La Lega Calcio Serie A ha indicato con decisione il nome di Giovanni Malagò come prossima figura alla guida della FIGC. In un'intervista al podcast “Sette Vite” di Hoara Borselli, l'ex presidente del CONI ha commentato lo scenario: "Dalla Serie A sono venuti a chiedermi la disponibilità. Ho detto che, quando ci sarebbe stato questo prerequisito formale, avrei iniziato a fare dei ragionamenti: poi uno va a parlare con le altre componenti e capire cosa ne pensano, per poi fare le proprie valutazioni. Certo, l’ho già detto e lo ripeto: è abbastanza impressionante che un mondo famoso per la sua litigiosità e la sua esuberanza, nel giro di sei giorni abbia indicato, con 19 società su 20, un soggetto terzo, pur molto conoscitore della materia ma sicuramente esterno, affinché dia loro una mano".
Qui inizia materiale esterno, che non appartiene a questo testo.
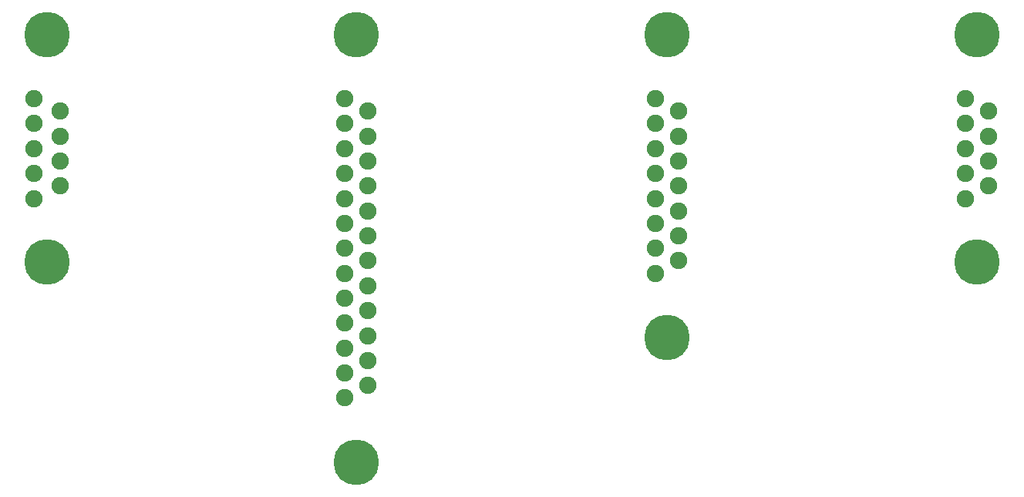
<source format=gbr>
G04 project-name*
%FSLAX35Y35*%
%MOMM*%
G04 c4.1(1)*
%LPD*%
%ADD10C,1.9*%
D10*
X-13635666Y20000000D02*
D03*

G04 c4.2(2)*
%LPD*%
D10*
X-13635666Y19725999D02*
D03*

G04 c4.3(3)*
%LPD*%
D10*
X-13635666Y19452000D02*
D03*

G04 c4.4(4)*
%LPD*%
D10*
X-13635666Y19177999D02*
D03*

G04 c4.5(5)*
%LPD*%
D10*
X-13635666Y18904000D02*
D03*

G04 c4.6(6)*
%LPD*%
D10*
X-13351666Y19863000D02*
D03*

G04 c4.7(7)*
%LPD*%
D10*
X-13351666Y19588999D02*
D03*

G04 c4.8(8)*
%LPD*%
D10*
X-13351666Y19315000D02*
D03*

G04 c4.9(9)*
%LPD*%
D10*
X-13351666Y19040999D02*
D03*

G04 c4.S(S)*
%LPD*%
%ADD11C,5*%
D11*
X-13493666Y20701500D02*
D03*

G04 c4.S(S)*
%LPD*%
D11*
X-13493666Y18202499D02*
D03*

G04 c3.1(1)*
%LPD*%
D10*
X-10226749Y20000000D02*
D03*

G04 c3.2(2)*
%LPD*%
D10*
X-10226749Y19725999D02*
D03*

G04 c3.3(3)*
%LPD*%
D10*
X-10226749Y19452000D02*
D03*

G04 c3.4(4)*
%LPD*%
D10*
X-10226749Y19177999D02*
D03*

G04 c3.5(5)*
%LPD*%
D10*
X-10226749Y18904000D02*
D03*

G04 c3.6(6)*
%LPD*%
D10*
X-10226749Y18629999D02*
D03*

G04 c3.7(7)*
%LPD*%
D10*
X-10226749Y18356000D02*
D03*

G04 c3.8(8)*
%LPD*%
D10*
X-10226749Y18081999D02*
D03*

G04 c3.9(9)*
%LPD*%
D10*
X-10226749Y17808000D02*
D03*

G04 c3.10(10)*
%LPD*%
D10*
X-10226749Y17533999D02*
D03*

G04 c3.11(11)*
%LPD*%
D10*
X-10226749Y17259999D02*
D03*

G04 c3.12(12)*
%LPD*%
D10*
X-10226749Y16986000D02*
D03*

G04 c3.13(13)*
%LPD*%
D10*
X-10226749Y16711999D02*
D03*

G04 c3.14(14)*
%LPD*%
D10*
X-9972749Y19863000D02*
D03*

G04 c3.15(15)*
%LPD*%
D10*
X-9972749Y19588999D02*
D03*

G04 c3.16(16)*
%LPD*%
D10*
X-9972749Y19315000D02*
D03*

G04 c3.17(17)*
%LPD*%
D10*
X-9972749Y19040999D02*
D03*

G04 c3.18(18)*
%LPD*%
D10*
X-9972749Y18767000D02*
D03*

G04 c3.19(19)*
%LPD*%
D10*
X-9972749Y18493000D02*
D03*

G04 c3.20(20)*
%LPD*%
D10*
X-9972749Y18219000D02*
D03*

G04 c3.21(21)*
%LPD*%
D10*
X-9972749Y17945000D02*
D03*

G04 c3.22(22)*
%LPD*%
D10*
X-9972749Y17671000D02*
D03*

G04 c3.23(23)*
%LPD*%
D10*
X-9972749Y17397000D02*
D03*

G04 c3.24(24)*
%LPD*%
D10*
X-9972749Y17122999D02*
D03*

G04 c3.25(25)*
%LPD*%
D10*
X-9972749Y16849000D02*
D03*

G04 c3.S(S)*
%LPD*%
D11*
X-10099749Y20708000D02*
D03*

G04 c3.S(S)*
%LPD*%
D11*
X-10099749Y16004000D02*
D03*

G04 c2.1(1)*
%LPD*%
D10*
X-6817833Y20000000D02*
D03*

G04 c2.2(2)*
%LPD*%
D10*
X-6817833Y19725999D02*
D03*

G04 c2.3(3)*
%LPD*%
D10*
X-6817833Y19452000D02*
D03*

G04 c2.4(4)*
%LPD*%
D10*
X-6817833Y19177999D02*
D03*

G04 c2.5(5)*
%LPD*%
D10*
X-6817833Y18904000D02*
D03*

G04 c2.6(6)*
%LPD*%
D10*
X-6817833Y18629999D02*
D03*

G04 c2.7(7)*
%LPD*%
D10*
X-6817833Y18356000D02*
D03*

G04 c2.8(8)*
%LPD*%
D10*
X-6817833Y18081999D02*
D03*

G04 c2.9(9)*
%LPD*%
D10*
X-6563833Y19863000D02*
D03*

G04 c2.10(10)*
%LPD*%
D10*
X-6563833Y19588999D02*
D03*

G04 c2.11(11)*
%LPD*%
D10*
X-6563833Y19315000D02*
D03*

G04 c2.12(12)*
%LPD*%
D10*
X-6563833Y19040999D02*
D03*

G04 c2.13(13)*
%LPD*%
D10*
X-6563833Y18767000D02*
D03*

G04 c2.14(14)*
%LPD*%
D10*
X-6563833Y18493000D02*
D03*

G04 c2.15(15)*
%LPD*%
D10*
X-6563833Y18219000D02*
D03*

G04 c2.S(S)*
%LPD*%
D11*
X-6690833Y20707000D02*
D03*

G04 c2.S(S)*
%LPD*%
D11*
X-6690833Y17374999D02*
D03*

G04 c1.1(1)*
%LPD*%
D10*
X-3408916Y20000000D02*
D03*

G04 c1.2(2)*
%LPD*%
D10*
X-3408916Y19725999D02*
D03*

G04 c1.3(3)*
%LPD*%
D10*
X-3408916Y19452000D02*
D03*

G04 c1.4(4)*
%LPD*%
D10*
X-3408916Y19177999D02*
D03*

G04 c1.5(5)*
%LPD*%
D10*
X-3408916Y18904000D02*
D03*

G04 c1.6(6)*
%LPD*%
D10*
X-3154916Y19863000D02*
D03*

G04 c1.7(7)*
%LPD*%
D10*
X-3154916Y19588999D02*
D03*

G04 c1.8(8)*
%LPD*%
D10*
X-3154916Y19315000D02*
D03*

G04 c1.9(9)*
%LPD*%
D10*
X-3154916Y19040999D02*
D03*

G04 c1.S(S)*
%LPD*%
D11*
X-3281916Y20701500D02*
D03*

G04 c1.S(S)*
%LPD*%
D11*
X-3281916Y18202499D02*
D03*

M02*
</source>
Malagò si è detto stupito dalla forte decisione dei club: "È un unicum, per decenni hanno fatto fatica ad arrivare a una maggioranza semplice. È questo che fa particolarmente riflettere, senza questo prerequisito così ampio avrei già declinato. Nelle cose complicate, bisogna anche essere pragmatici e realistici: se hai una certa dinamica di consenso, non dico che tutto si risolve, ma che sia più facile trovare risposte a problematiche, sennò ti ritrovi a combattere con i problemi e anche con qualcun altro. Perché? Forse perché sono credibile e molto affidabile. Anche chi non mi ama lo sa. Se mi piacerebbe? È una sfida che mi affascina, ma al tempo stesso sono realista e mi rendo conto che ci sono delle situazioni che possono creare molte complicazioni al mio modello di vita. Devo fare delle riflessioni".